Work request: Every record below is to be copied exactly, with its images omitted.

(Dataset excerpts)

┄┄┄┄┄┄

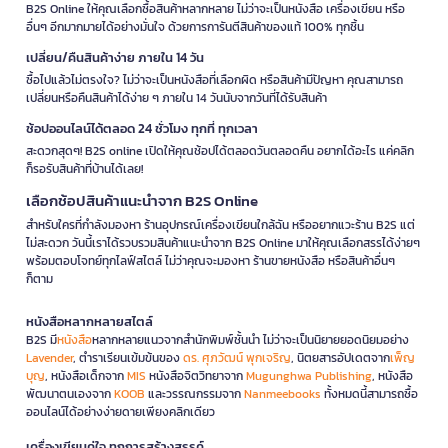
B2S Online ให้คุณเลือกซื้อสินค้าหลากหลาย ไม่ว่าจะเป็นหนังสือ เครื่องเขียน หรือ
อื่นๆ อีกมากมายได้อย่างมั่นใจ ด้วยการการันตีสินค้าของแท้ 100% ทุกชิ้น
เปลี่ยน/คืนสินค้าง่าย ภายใน 14 วัน
ซื้อไปแล้วไม่ตรงใจ? ไม่ว่าจะเป็นหนังสือที่เลือกผิด หรือสินค้ามีปัญหา คุณสามารถ
เปลี่ยนหรือคืนสินค้าได้ง่าย ๆ ภายใน 14 วันนับจากวันที่ได้รับสินค้า
ช้อปออนไลน์ได้ตลอด 24 ชั่วโมง ทุกที่ ทุกเวลา
สะดวกสุดๆ! B2S online เปิดให้คุณช้อปได้ตลอดวันตลอดคืน อยากได้อะไร แค่คลิก
ก็รอรับสินค้าที่บ้านได้เลย!
เลือกช้อปสินค้าแนะนำจาก B2S Online
สำหรับใครที่กำลังมองหา ร้านอุปกรณ์เครื่องเขียนใกล้ฉัน หรืออยากแวะร้าน B2S แต่
ไม่สะดวก วันนี้เราได้รวบรวมสินค้าแนะนำจาก B2S Online มาให้คุณเลือกสรรได้ง่ายๆ
พร้อมตอบโจทย์ทุกไลฟ์สไตล์ ไม่ว่าคุณจะมองหา ร้านขายหนังสือ หรือสินค้าอื่นๆ
ก็ตาม
หนังสือหลากหลายสไตล์
B2S มี
หนังสือ
หลากหลายแนวจากสำนักพิมพ์ชั้นนำ ไม่ว่าจะเป็นนิยายยอดนิยมอย่าง
Lavender
, ตำราเรียนเข้มข้นของ
ดร. ศุภวัฒน์ พุกเจริญ
, นิตยสารอัปเดตจาก
เพ็ญ
บุญ
, หนังสือเด็กจาก
MIS
หนังสือจิตวิทยาจาก
Mugunghwa Publishing
, หนังสือ
พัฒนาตนเองจาก
KOOB
และวรรณกรรมจาก
Nanmeebooks
ทั้งหมดนี้สามารถซื้อ
ออนไลน์ได้อย่างง่ายดายเพียงคลิกเดียว
เครื่องเขียนคู่ใจ ทุกการสร้างสรรค์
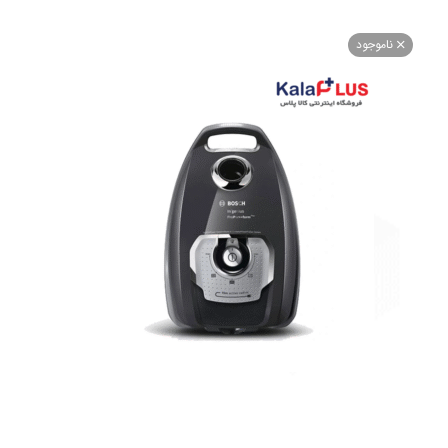
اموجود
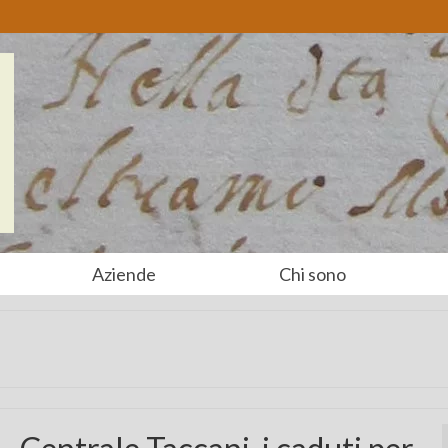
Aziende
Chi sono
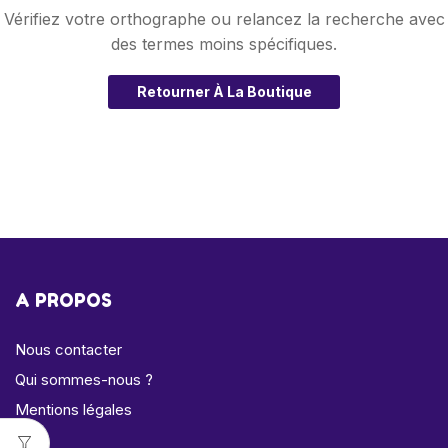
Vérifiez votre orthographe ou relancez la recherche avec
des termes moins spécifiques.
Retourner À La Boutique
A PROPOS
Nous contacter
Qui sommes-nous ?
Mentions légales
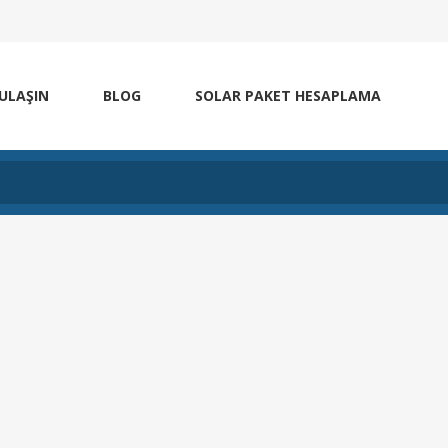
 ULAŞIN
BLOG
SOLAR PAKET HESAPLAMA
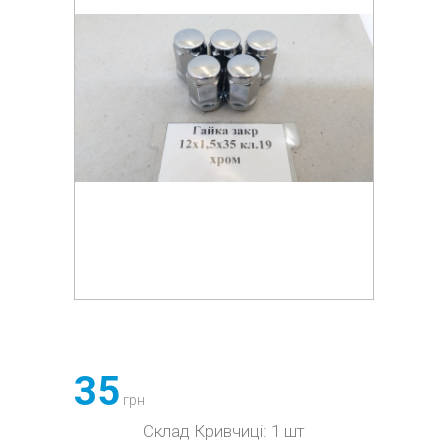
35
грн
Склад Кривчиці: 1 шт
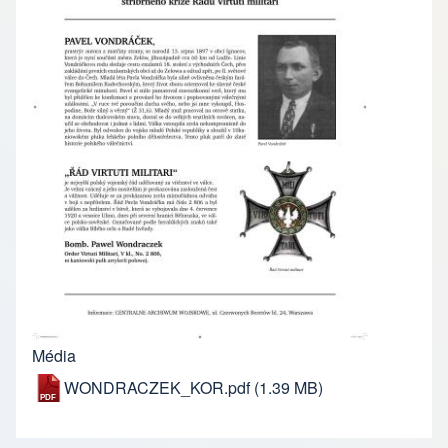
Média
WONDRACZEK_KOR.pdf
(1.39 MB)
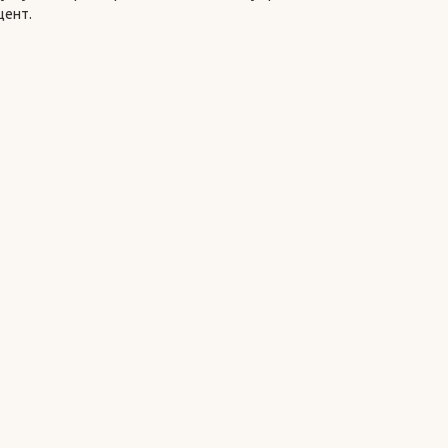
цент.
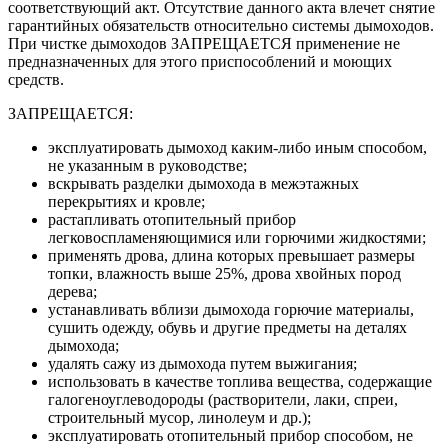
соответствующий акт. Отсутствие данного акта влечет снятие
гарантийных обязательств относительно системы дымоходов.
При чистке дымоходов ЗАПРЕЩАЕТСЯ применение не
предназначенных для этого приспособлений и моющих
средств.
ЗАПРЕЩАЕТСЯ:
эксплуатировать дымоход каким-либо иным способом,
не указанным в руководстве;
вскрывать разделки дымохода в межэтажных
перекрытиях и кровле;
растапливать отопительный прибор
легковоспламеняющимися или горючими жидкостями;
применять дрова, длина которых превышает размеры
топки, влажность выше 25%, дрова хвойных пород
дерева;
устанавливать вблизи дымохода горючие материалы,
сушить одежду, обувь и другие предметы на деталях
дымохода;
удалять сажу из дымохода путем выжигания;
использовать в качестве топлива вещества, содержащие
галогеноуглеводороды (растворители, лаки, спреи,
строительный мусор, линолеум и др.);
эксплуатировать отопительный прибор способом, не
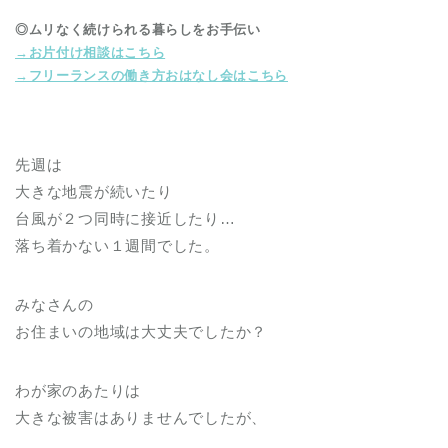
◎ムリなく続けられる暮らしをお手伝い
→お片付け相談はこちら
→フリーランスの働き方おはなし会はこちら
先週は
大きな地震が続いたり
台風が２つ同時に接近したり…
落ち着かない１週間でした。
みなさんの
お住まいの地域は大丈夫でしたか？
わが家のあたりは
大きな被害はありませんでしたが、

┄┄┄┄┄┄

Response below:
B2S Online ให้คุณเลือกซื้อสินค้าหลากหลาย ไม่ว่าจะเป็นหนังสือ เครื่องเขียน หรือ
อื่นๆ อีกมากมายได้อย่างมั่นใจ ด้วยการการันตีสินค้าของแท้ 100% ทุกชิ้น
เปลี่ยน/คืนสินค้าง่าย ภายใน 14 วัน
ซื้อไปแล้วไม่ตรงใจ? ไม่ว่าจะเป็นหนังสือที่เลือกผิด หรือสินค้ามีปัญหา คุณสามารถ
เปลี่ยนหรือคืนสินค้าได้ง่าย ๆ ภายใน 14 วันนับจากวันที่ได้รับสินค้า
ช้อปออนไลน์ได้ตลอด 24 ชั่วโมง ทุกที่ ทุกเวลา
สะดวกสุดๆ! B2S online เปิดให้คุณช้อปได้ตลอดวันตลอดคืน อยากได้อะไร แค่คลิก
ก็รอรับสินค้าที่บ้านได้เลย!
เลือกช้อปสินค้าแนะนำจาก B2S Online
สำหรับใครที่กำลังมองหา ร้านอุปกรณ์เครื่องเขียนใกล้ฉัน หรืออยากแวะร้าน B2S แต่
ไม่สะดวก วันนี้เราได้รวบรวมสินค้าแนะนำจาก B2S Online มาให้คุณเลือกสรรได้ง่ายๆ
พร้อมตอบโจทย์ทุกไลฟ์สไตล์ ไม่ว่าคุณจะมองหา ร้านขายหนังสือ หรือสินค้าอื่นๆ
ก็ตาม
หนังสือหลากหลายสไตล์
B2S มี
หนังสือ
หลากหลายแนวจากสำนักพิมพ์ชั้นนำ ไม่ว่าจะเป็นนิยายยอดนิยมอย่าง
Lavender
, ตำราเรียนเข้มข้นของ
ดร. ศุภวัฒน์ พุกเจริญ
, นิตยสารอัปเดตจาก
เพ็ญ
บุญ
, หนังสือเด็กจาก
MIS
หนังสือจิตวิทยาจาก
Mugunghwa Publishing
, หนังสือ
พัฒนาตนเองจาก
KOOB
และวรรณกรรมจาก
Nanmeebooks
ทั้งหมดนี้สามารถซื้อ
ออนไลน์ได้อย่างง่ายดายเพียงคลิกเดียว
เครื่องเขียนคู่ใจ ทุกการสร้างสรรค์
اموجود
Aziende
Chi sono
Vérifiez votre orthographe ou relancez la recherche avec
des termes moins spécifiques.
Retourner À La Boutique
A PROPOS
Nous contacter
Qui sommes-nous ?
Mentions légales
 ULAŞIN
BLOG
SOLAR PAKET HESAPLAMA
35
грн
Склад Кривчиці: 1 шт
Média
WONDRACZEK_KOR.pdf
(1.39 MB)
цент.
соответствующий акт. Отсутствие данного акта влечет снятие
гарантийных обязательств относительно системы дымоходов.
При чистке дымоходов ЗАПРЕЩАЕТСЯ применение не
предназначенных для этого приспособлений и моющих
средств.
ЗАПРЕЩАЕТСЯ:
эксплуатировать дымоход каким-либо иным способом,
не указанным в руководстве;
вскрывать разделки дымохода в межэтажных
перекрытиях и кровле;
растапливать отопительный прибор
легковоспламеняющимися или горючими жидкостями;
применять дрова, длина которых превышает размеры
топки, влажность выше 25%, дрова хвойных пород
дерева;
устанавливать вблизи дымохода горючие материалы,
сушить одежду, обувь и другие предметы на деталях
дымохода;
удалять сажу из дымохода путем выжигания;
использовать в качестве топлива вещества, содержащие
галогеноуглеводороды (растворители, лаки, спреи,
строительный мусор, линолеум и др.);
эксплуатировать отопительный прибор способом, не
◎ムリなく続けられる暮らしをお手伝い
→お片付け相談はこちら
→フリーランスの働き方おはなし会はこちら
先週は
大きな地震が続いたり
台風が２つ同時に接近したり…
落ち着かない１週間でした。
みなさんの
お住まいの地域は大丈夫でしたか？
わが家のあたりは
大きな被害はありませんでしたが、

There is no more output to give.